Greek Default: What Are the Implications for Investors?

(Continued from Prior Part)

Greece loses access to 16 billion euros of funding

As a result of its default, made official on June 30, Greece has been cut off from any further IMF (International Monetary Fund) funding until the payment is made. It doesn’t have access to over 16 billion euros—$18 billion—of untapped financial support that it could have still garnered from the IMF.

Greece has new demands

Greece (GREK) has now asked the IMF for a new two-year aid worth 29.1 billion euros—$32 billion—from the ESM (European Stability Mechanism). The ESM was established for emergency bailout funding. If the aid is given to Greece, it will be the third time Greece has received aid in the last five years.

Europe isn’t interested

Meanwhile, German Chancellor Angela Merkel has stated that Germany (EWG) won’t entertain any new Greek request until after the Greek referendum. It’s scheduled for July 5.
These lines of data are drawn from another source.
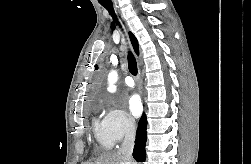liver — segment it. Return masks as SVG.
<instances>
[{
  "label": "liver",
  "instance_id": "liver-1",
  "mask_svg": "<svg viewBox=\"0 0 251 164\" xmlns=\"http://www.w3.org/2000/svg\"><path fill=\"white\" fill-rule=\"evenodd\" d=\"M86 164H126L122 157L115 152L101 154L94 162ZM135 164V163H132Z\"/></svg>",
  "mask_w": 251,
  "mask_h": 164
}]
</instances>
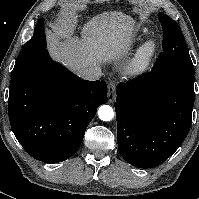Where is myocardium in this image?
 I'll list each match as a JSON object with an SVG mask.
<instances>
[{"mask_svg":"<svg viewBox=\"0 0 199 199\" xmlns=\"http://www.w3.org/2000/svg\"><path fill=\"white\" fill-rule=\"evenodd\" d=\"M157 49L155 40L146 41L133 58L130 69L132 72L139 73L146 70Z\"/></svg>","mask_w":199,"mask_h":199,"instance_id":"myocardium-1","label":"myocardium"}]
</instances>
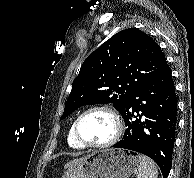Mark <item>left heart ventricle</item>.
<instances>
[{
	"instance_id": "left-heart-ventricle-1",
	"label": "left heart ventricle",
	"mask_w": 194,
	"mask_h": 178,
	"mask_svg": "<svg viewBox=\"0 0 194 178\" xmlns=\"http://www.w3.org/2000/svg\"><path fill=\"white\" fill-rule=\"evenodd\" d=\"M115 130L113 119L105 112L94 111L80 121L79 134L89 143H103L109 140Z\"/></svg>"
}]
</instances>
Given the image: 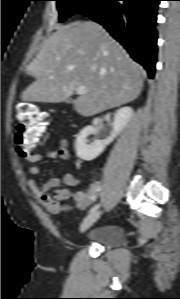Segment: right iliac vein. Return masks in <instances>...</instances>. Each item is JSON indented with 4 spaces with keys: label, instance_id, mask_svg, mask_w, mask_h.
<instances>
[{
    "label": "right iliac vein",
    "instance_id": "obj_1",
    "mask_svg": "<svg viewBox=\"0 0 180 299\" xmlns=\"http://www.w3.org/2000/svg\"><path fill=\"white\" fill-rule=\"evenodd\" d=\"M101 216V211H94L92 213H90L82 222L81 226H80V230L82 232L86 231L87 229H89Z\"/></svg>",
    "mask_w": 180,
    "mask_h": 299
}]
</instances>
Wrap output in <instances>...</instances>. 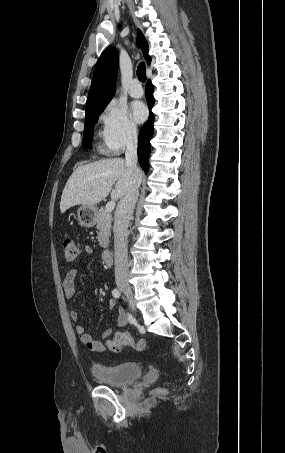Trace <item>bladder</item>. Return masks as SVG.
I'll return each instance as SVG.
<instances>
[{
	"label": "bladder",
	"mask_w": 285,
	"mask_h": 453,
	"mask_svg": "<svg viewBox=\"0 0 285 453\" xmlns=\"http://www.w3.org/2000/svg\"><path fill=\"white\" fill-rule=\"evenodd\" d=\"M91 372L101 383L115 387L131 384L142 376L141 366L132 362L117 365L94 363Z\"/></svg>",
	"instance_id": "31cf9c89"
}]
</instances>
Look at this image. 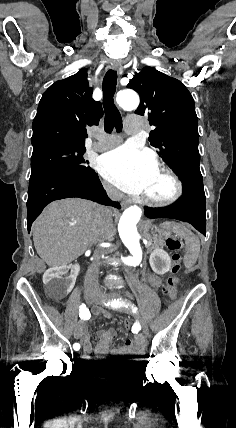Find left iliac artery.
Wrapping results in <instances>:
<instances>
[{
  "label": "left iliac artery",
  "mask_w": 236,
  "mask_h": 428,
  "mask_svg": "<svg viewBox=\"0 0 236 428\" xmlns=\"http://www.w3.org/2000/svg\"><path fill=\"white\" fill-rule=\"evenodd\" d=\"M121 300V299H120ZM111 304V307H113V308H118V307H121V306H125L126 308L128 307V305H125V303L122 301V302H120L119 301V299H117V301H116V299H114V301H111V302H108L107 304H105L106 306H109Z\"/></svg>",
  "instance_id": "left-iliac-artery-1"
}]
</instances>
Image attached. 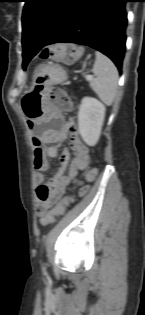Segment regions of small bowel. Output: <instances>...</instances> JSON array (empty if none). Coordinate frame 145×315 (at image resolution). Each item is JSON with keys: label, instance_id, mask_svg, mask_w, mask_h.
Segmentation results:
<instances>
[{"label": "small bowel", "instance_id": "small-bowel-1", "mask_svg": "<svg viewBox=\"0 0 145 315\" xmlns=\"http://www.w3.org/2000/svg\"><path fill=\"white\" fill-rule=\"evenodd\" d=\"M74 131V122L70 120L66 128L61 129L53 137L51 131H46L41 140H30V147H34L33 165L37 171L34 175V182L37 185V214L40 217V223L44 226L50 224L46 221L50 212L49 208L62 197L71 184H80L78 180L79 172L85 171V179L87 181H92L97 174L96 169H88V148L75 136ZM68 134L71 135L70 146L75 153L69 170L67 173H64L69 160V151L64 149L59 159V168L56 175L48 183L43 184L44 172L49 167L48 158H55L59 149L58 145H47V143L51 140L61 142L67 138ZM86 189V186H82L80 194H83Z\"/></svg>", "mask_w": 145, "mask_h": 315}]
</instances>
On Friday, June 26, Greece’s Prime Minister Alexis Tsipras announced that a referendum will take place on July 5. Greek voters will have two choices:

  1. Accept the terms of its creditors – this would mean accepting the austerity requirements

  2. Reject the terms – this would lead to a situation where Greece may have to default on its debt. This could perpetuate the need for a “Grexit.”

We’ve covered the implications of a Grexit—Greece exiting the Eurozone. Read Exiting the Eurozone: The implications of a ‘Grexit’ to learn more.

The euro could fall more

A Grexit could cause the euro to fall more. It’s already low due to the monetary stimulus induced in the economy by the ECB (European Central Bank). A depreciated euro benefits exporters in the Eurozone like Dutch semiconductor firm ASML Holdings (ASML), Belgian brewer Anheuser-Busch InBev (BUD), and Italian pipe producer Tenaris (TS).

The troika—including the European Commission, the IMF, and the ECB—wants Greece to raise taxes and cut welfare spending to meet its debt obligations. The troika wants these mandatory reform measures to be implemented before any new debt or financing is released to Greece.

Recently, the Greek debt was downgraded by credit rating firm Standard & Poor’s.